In a photo of a beach Auld shared with CBC, the sandy shoreline appears to have ripples, where previously, there was just a glassy expanse of glimmering waters. Eric Anderson, an associate professor at the Colorado School of Mines who has been studying meteotsunamis for over a decade, explained the science of these tsunamis to the news outlet, saying, “A big change in air pressure accompanied by high wind speeds can play into generating a meteotsunami wave.” He added, “We have enough evidence to say that this was a meteotsunami-like event.”

Fluctuating waters form towering waves in the sea during a tsunami (Representative Image Source: Getty Images | Philip Thurston)
Fluctuating waters form towering waves in the sea during a tsunami (Representative Image Source: Getty Images | Philip Thurston)

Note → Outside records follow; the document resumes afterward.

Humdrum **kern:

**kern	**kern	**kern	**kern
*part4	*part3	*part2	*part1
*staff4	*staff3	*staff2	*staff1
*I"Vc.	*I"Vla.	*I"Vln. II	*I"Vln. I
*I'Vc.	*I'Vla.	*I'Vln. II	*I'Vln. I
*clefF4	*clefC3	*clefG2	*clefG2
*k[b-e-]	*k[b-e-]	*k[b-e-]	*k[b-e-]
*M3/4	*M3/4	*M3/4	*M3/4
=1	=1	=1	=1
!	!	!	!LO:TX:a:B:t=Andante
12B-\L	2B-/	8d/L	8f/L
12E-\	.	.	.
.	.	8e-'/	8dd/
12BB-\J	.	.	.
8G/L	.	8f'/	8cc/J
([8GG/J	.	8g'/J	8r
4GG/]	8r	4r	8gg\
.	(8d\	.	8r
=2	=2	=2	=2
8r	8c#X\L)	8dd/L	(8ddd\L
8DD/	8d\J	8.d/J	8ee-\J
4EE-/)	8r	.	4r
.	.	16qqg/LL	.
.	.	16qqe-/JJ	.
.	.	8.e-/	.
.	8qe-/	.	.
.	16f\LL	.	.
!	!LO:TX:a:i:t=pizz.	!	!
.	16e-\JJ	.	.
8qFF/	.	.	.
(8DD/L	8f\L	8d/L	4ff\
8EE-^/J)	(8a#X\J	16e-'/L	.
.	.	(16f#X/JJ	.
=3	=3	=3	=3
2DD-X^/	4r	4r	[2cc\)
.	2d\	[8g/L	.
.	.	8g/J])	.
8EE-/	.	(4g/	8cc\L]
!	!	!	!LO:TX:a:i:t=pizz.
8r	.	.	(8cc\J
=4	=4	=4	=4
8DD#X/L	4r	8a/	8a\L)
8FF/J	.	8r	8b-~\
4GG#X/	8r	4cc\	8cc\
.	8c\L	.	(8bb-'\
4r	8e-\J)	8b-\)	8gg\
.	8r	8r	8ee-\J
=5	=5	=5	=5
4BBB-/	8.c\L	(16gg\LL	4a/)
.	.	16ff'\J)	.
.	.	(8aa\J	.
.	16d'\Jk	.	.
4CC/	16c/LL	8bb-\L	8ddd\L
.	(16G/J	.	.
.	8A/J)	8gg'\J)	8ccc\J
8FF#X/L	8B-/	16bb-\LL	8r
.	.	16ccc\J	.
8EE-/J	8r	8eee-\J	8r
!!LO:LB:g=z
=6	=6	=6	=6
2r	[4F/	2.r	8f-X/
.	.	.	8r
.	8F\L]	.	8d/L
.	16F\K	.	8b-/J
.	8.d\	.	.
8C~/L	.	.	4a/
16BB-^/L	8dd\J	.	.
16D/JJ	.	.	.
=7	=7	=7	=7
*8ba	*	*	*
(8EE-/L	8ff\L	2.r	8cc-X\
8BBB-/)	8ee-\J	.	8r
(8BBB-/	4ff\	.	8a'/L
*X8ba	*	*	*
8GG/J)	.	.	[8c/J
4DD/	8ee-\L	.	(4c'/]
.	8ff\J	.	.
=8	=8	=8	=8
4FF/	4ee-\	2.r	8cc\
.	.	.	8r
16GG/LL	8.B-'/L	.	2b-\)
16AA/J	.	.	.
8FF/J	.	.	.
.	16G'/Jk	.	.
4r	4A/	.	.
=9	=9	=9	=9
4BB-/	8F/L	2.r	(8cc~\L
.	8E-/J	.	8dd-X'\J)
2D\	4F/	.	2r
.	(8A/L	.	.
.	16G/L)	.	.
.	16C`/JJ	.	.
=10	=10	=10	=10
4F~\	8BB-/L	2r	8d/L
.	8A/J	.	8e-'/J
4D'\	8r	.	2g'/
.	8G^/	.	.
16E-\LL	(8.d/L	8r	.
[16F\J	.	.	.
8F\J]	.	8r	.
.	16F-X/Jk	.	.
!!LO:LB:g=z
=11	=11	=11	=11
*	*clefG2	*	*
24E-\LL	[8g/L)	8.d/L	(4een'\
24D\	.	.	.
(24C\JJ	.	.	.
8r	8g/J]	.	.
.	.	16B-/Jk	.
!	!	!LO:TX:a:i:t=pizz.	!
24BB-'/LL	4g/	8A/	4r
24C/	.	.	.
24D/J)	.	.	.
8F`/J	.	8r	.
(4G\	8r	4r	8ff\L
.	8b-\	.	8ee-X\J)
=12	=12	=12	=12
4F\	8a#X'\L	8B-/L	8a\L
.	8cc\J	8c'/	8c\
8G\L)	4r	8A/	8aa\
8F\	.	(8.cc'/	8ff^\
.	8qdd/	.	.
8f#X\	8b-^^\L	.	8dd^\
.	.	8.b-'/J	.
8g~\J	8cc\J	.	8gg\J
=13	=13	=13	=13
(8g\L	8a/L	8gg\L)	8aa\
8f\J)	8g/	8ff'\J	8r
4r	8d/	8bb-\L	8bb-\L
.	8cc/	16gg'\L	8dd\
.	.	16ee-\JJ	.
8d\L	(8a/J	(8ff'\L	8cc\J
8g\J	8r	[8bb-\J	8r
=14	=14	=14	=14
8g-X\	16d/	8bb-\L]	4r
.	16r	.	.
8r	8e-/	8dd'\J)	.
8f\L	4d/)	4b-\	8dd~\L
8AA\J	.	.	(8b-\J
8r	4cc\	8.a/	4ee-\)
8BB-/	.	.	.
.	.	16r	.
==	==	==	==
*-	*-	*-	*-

The second feature that triggered the meteotsunami was a very strong, sustained wind that was blowing at over 30 miles per hour, from the southeast for several hours. The buffeting winds pushed the waters in Whitefish Bay out into the northern part of Lake Superior. The previously raised 19 inches of water now rose even further to 24 inches. Scientists later termed this part of the fluctuation as “storm surge.” The third and final reaction of the lake’s waters was that of sloshing in wildness. 



 

The waters in the middle of the lake lapped vigorously for several hours, ultimately retreating back into the Whitefish Bay. This water level rise was identified as a phenomenon called “seiche,” pronounced saysh. After the reports came out, Chin Wu, a professor at the University of Wisconsin in Madison who has expertise in meteotsunamis, warned people to never go out to the beach in the event of fluctuations or storms like these erupting in the lake. As Wu cautioned, the lake wouldn’t require humans’ permission before rising from its unfathomable depths to touch the skies, maybe drown the entire town.